» Prompt
Please count the lines in the items below that contain the string "změnu", with case counting, and give only that number.

Dataset records: Begin

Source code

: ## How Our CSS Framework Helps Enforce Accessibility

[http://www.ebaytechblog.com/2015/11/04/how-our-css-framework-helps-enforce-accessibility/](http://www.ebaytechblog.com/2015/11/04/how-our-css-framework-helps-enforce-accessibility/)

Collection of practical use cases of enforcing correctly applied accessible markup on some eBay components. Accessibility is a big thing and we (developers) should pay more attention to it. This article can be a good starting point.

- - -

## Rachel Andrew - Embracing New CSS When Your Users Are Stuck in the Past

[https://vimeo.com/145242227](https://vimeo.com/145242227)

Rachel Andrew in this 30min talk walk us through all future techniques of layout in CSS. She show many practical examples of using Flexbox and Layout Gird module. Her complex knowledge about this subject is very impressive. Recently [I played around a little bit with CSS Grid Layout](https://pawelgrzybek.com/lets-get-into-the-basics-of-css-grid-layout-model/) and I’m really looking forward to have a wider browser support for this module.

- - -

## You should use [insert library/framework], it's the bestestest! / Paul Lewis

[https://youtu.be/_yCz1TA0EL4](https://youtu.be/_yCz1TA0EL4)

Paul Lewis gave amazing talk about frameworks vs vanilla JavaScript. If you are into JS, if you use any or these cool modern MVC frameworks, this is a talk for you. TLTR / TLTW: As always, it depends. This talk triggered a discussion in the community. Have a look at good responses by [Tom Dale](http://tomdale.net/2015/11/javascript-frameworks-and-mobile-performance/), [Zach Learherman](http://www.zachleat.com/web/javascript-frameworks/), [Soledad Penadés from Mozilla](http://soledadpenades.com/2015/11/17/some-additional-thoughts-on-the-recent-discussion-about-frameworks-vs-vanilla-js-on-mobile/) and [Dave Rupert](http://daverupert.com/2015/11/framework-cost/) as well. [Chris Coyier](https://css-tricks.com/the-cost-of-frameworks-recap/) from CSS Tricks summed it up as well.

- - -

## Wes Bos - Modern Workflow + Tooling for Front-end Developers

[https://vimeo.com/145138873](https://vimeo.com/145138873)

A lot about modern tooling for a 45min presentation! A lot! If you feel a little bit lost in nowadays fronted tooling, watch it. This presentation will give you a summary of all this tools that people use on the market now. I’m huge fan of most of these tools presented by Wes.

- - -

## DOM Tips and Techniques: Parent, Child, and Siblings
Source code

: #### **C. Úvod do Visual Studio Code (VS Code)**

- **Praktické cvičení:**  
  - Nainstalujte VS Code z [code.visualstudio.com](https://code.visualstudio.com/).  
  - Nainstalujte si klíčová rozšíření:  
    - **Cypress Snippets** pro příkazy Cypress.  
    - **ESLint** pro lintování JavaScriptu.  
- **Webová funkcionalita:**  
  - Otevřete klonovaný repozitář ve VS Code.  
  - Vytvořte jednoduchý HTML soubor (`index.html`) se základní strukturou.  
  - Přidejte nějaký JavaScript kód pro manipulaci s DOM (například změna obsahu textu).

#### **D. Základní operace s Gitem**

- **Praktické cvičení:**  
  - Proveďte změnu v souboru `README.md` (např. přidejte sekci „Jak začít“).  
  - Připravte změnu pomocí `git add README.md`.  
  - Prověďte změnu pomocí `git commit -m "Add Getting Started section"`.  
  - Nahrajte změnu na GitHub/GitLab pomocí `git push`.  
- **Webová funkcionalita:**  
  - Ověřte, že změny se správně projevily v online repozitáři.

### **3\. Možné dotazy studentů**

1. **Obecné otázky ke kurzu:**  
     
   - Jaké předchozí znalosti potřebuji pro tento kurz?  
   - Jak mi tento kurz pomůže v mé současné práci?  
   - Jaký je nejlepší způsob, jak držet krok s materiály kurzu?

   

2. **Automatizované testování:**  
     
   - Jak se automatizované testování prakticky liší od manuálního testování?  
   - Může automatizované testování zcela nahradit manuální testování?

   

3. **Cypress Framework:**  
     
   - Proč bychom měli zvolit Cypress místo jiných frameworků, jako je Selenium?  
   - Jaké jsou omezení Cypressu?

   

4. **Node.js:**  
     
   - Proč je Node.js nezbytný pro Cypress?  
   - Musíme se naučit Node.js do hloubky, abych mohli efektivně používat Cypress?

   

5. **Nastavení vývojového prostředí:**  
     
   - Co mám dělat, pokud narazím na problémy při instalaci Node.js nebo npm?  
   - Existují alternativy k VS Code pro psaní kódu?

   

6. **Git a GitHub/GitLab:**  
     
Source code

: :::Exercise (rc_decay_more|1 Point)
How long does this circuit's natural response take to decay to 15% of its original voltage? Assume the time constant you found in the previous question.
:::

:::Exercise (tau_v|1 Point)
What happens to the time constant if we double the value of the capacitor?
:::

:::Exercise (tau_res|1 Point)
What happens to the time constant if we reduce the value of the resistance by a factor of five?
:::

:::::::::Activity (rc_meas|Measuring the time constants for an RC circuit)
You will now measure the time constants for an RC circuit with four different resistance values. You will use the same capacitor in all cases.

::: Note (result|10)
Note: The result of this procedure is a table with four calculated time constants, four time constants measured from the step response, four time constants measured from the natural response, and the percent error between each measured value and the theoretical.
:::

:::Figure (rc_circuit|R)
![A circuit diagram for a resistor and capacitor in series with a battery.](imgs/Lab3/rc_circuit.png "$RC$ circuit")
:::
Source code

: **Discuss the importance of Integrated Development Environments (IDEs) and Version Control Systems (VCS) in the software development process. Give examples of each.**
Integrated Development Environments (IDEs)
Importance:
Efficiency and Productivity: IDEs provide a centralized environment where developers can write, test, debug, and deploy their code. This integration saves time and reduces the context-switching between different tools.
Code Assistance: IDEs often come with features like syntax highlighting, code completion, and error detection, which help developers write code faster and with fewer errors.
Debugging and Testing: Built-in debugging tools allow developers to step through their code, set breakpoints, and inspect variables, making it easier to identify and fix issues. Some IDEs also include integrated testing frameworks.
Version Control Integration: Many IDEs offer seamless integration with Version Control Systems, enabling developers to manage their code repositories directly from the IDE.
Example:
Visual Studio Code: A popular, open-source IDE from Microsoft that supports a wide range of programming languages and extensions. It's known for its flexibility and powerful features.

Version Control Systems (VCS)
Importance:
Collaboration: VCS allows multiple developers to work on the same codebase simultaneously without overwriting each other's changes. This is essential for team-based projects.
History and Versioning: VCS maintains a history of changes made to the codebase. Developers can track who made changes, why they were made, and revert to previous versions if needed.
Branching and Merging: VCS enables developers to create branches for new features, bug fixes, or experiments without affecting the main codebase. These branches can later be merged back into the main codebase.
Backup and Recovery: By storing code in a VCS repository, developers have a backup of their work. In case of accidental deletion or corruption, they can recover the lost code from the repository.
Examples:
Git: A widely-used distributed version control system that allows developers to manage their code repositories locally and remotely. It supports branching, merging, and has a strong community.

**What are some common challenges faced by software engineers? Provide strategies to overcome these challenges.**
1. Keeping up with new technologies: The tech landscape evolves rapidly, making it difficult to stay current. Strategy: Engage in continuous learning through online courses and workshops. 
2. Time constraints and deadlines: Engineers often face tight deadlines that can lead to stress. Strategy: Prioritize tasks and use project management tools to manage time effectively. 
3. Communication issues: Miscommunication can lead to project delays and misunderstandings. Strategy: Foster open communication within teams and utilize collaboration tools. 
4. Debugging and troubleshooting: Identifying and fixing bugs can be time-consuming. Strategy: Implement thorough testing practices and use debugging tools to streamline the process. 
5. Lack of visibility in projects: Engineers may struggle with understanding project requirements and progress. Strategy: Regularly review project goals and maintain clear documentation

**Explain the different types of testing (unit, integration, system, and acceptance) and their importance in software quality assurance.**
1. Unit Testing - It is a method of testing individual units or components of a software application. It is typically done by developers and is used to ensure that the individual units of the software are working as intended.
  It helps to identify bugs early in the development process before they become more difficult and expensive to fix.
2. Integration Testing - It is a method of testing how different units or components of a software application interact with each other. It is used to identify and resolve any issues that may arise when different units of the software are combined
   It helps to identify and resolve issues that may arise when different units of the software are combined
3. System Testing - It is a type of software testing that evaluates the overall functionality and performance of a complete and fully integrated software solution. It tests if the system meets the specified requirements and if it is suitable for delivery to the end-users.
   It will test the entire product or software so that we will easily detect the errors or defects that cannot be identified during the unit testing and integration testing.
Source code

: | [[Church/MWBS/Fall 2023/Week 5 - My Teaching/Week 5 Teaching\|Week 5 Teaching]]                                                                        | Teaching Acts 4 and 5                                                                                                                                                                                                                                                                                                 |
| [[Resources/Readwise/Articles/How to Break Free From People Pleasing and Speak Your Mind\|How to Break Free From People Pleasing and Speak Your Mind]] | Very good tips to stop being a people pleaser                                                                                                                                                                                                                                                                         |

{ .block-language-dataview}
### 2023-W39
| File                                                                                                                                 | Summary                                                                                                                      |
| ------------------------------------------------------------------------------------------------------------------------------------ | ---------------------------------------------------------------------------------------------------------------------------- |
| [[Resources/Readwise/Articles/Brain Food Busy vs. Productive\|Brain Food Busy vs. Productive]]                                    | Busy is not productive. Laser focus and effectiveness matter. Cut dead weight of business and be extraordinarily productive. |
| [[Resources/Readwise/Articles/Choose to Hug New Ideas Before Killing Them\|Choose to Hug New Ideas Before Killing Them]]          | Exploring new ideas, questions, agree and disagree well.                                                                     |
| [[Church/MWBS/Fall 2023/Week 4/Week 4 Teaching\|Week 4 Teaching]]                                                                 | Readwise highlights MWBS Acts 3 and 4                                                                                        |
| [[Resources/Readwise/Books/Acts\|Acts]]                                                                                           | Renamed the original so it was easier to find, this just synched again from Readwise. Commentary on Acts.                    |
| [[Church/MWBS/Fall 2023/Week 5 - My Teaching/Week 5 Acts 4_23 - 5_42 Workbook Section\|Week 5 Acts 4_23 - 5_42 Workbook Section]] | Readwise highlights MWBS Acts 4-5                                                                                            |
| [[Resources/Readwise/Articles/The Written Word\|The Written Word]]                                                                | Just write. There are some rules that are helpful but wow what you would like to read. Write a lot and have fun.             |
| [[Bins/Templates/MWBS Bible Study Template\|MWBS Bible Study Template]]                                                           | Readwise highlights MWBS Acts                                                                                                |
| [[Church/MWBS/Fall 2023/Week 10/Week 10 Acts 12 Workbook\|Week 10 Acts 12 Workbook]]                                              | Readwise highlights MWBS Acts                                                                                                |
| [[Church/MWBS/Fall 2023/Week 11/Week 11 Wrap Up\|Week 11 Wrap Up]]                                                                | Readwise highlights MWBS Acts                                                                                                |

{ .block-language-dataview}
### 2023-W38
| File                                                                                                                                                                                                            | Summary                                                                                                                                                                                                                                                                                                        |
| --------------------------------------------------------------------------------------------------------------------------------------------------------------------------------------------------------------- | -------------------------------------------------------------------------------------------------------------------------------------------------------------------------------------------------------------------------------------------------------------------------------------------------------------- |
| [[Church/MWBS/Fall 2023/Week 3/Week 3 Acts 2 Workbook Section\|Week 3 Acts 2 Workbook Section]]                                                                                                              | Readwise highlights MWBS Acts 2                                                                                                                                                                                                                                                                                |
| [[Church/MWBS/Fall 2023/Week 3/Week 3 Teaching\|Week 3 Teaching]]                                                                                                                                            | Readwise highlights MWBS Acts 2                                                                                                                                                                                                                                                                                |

Dataset records: End

» Problem solution
4